Nivel III. Virtud frente a pasión. Aspectos liberadores.

Si toda luz proyecta una sombra podemos decir que en el recorrido de nuestro mapa eneagrámico el nivel I y II representan la exploración más profunda y quizá dolorosa de cómo se ha forjado nuestro manera de ser para que nos quisieran.

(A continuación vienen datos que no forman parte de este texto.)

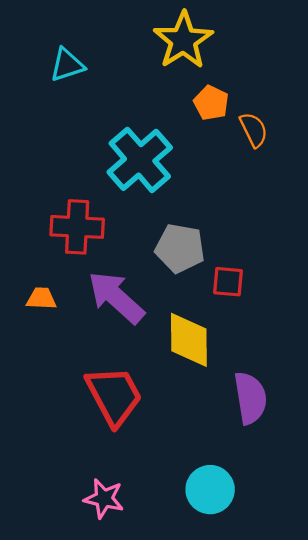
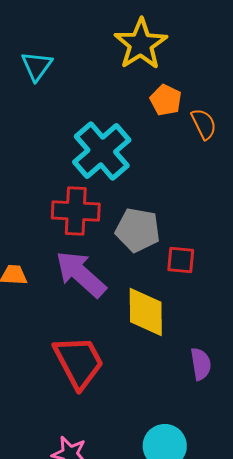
cyan triangle: (67, 65) -> (37, 66), turned -36
red cross: (77, 227) -> (76, 211), moved
purple semicircle: (250, 398) -> (201, 364), size x0.7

El nivel III nos dará más esperanza y luz en descubrir que dentro de nosotros también esta el potencial para no desnivelarnos con nuestra pasión.

El trabajo con pasiones, fijaciones e instintos nos dio la oportunidad de revisar nuestra existencia, para tratar de captar qué fue lo que hizo que esto sucediera, como perdura y como se relaciona con los distintos aspectos de nuestra vida. Pero este darse cuenta, por doloroso y cuestionador que resulte, no agota las posibilidades. Es preciso también atender a las vías definitivas de salida de pasiones, fijaciones e instintos desbordados y asentar una forma más sana de vivir.

En este tercer nivel, tras un recordatorio de los mecanismos, se enfocan vías de solución a una vida mejor. Si a los pecados capitales les corresponde, según el sistema cristiano, una virtud principal, desde la perspectiva eneagrámica, nos encaminamos a afianzar una nueva forma de ver nuestro carácter. Cuerpo, intelecto y emoción van a estar de nuevo en relación y nos van a permitir un contacto nuevo y distinto.

Desarrollaremos este trabajo desde el marco de la Gestalt y otras terapias humanistas (psicodrama, focusing, movimiento expresivo,TFE), utilizando diferentes dinámicas que permitan el avance y mejor comprensión de nuestra verdadera identidad.

El Eneagrama lo lleva desarrollando Miguel Albiñana desde hace 30 años en Madrid en el Centro Eleusis y va dirigido especialmente a todas aquellas personas en búsqueda de conocimiento y orientación personal y a los que quieran profundizar en sí mismos y en sus procesos terapéuticos.